Job item: Extract the text of every entry below verbatim, omitting the pictures.

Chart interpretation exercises
........
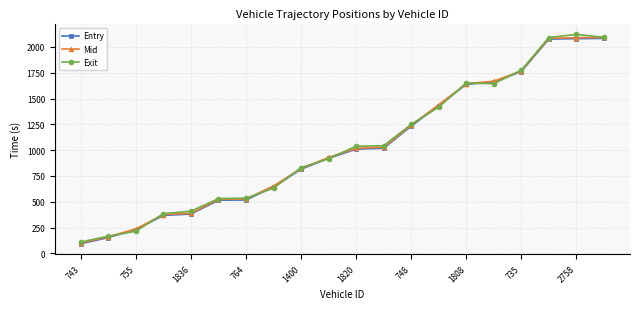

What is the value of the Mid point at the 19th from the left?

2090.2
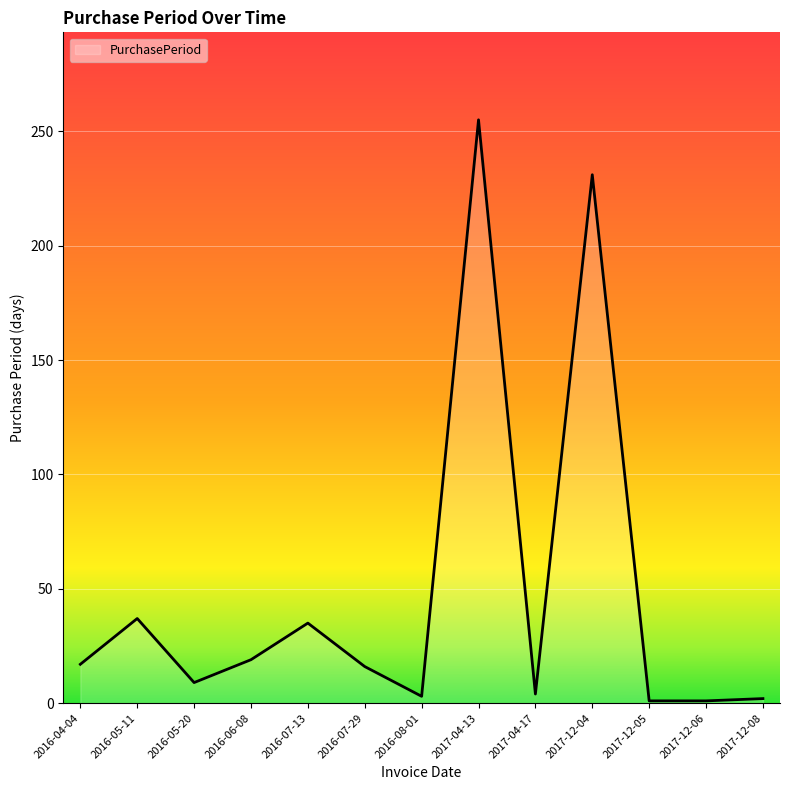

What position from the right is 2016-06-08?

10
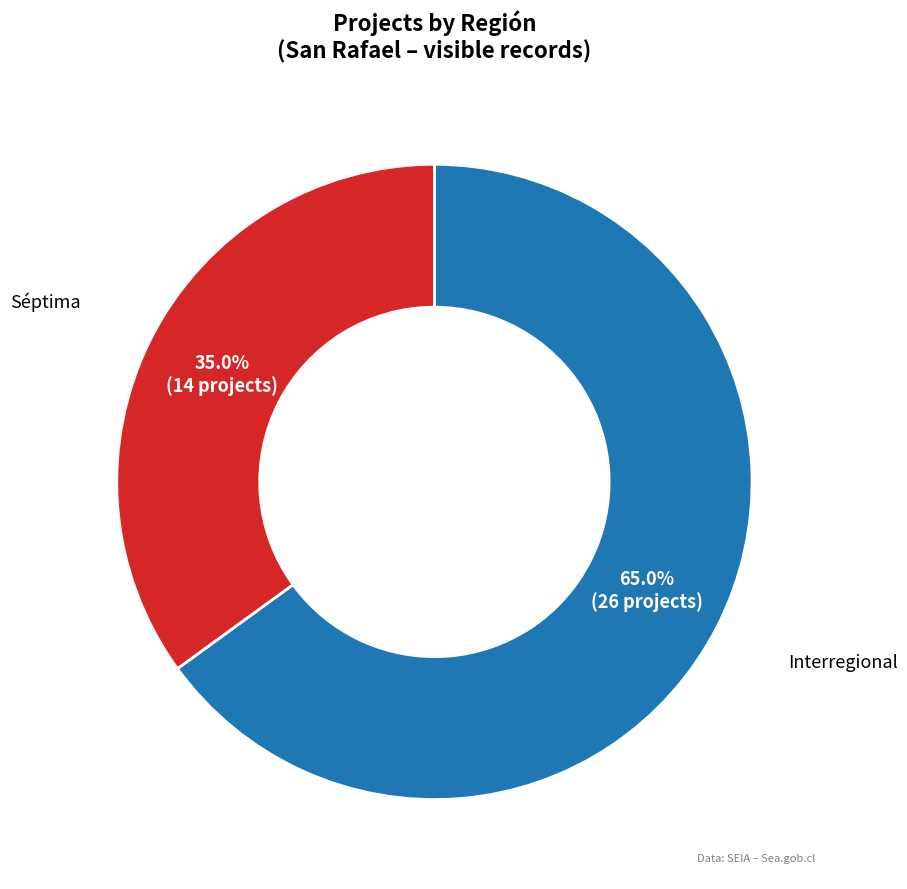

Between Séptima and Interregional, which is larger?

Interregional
........
Task answer:
What is the value of the Mid point at the 19th from the left?

2090.2

What position from the right is 2016-06-08?

10

Between Séptima and Interregional, which is larger?

Interregional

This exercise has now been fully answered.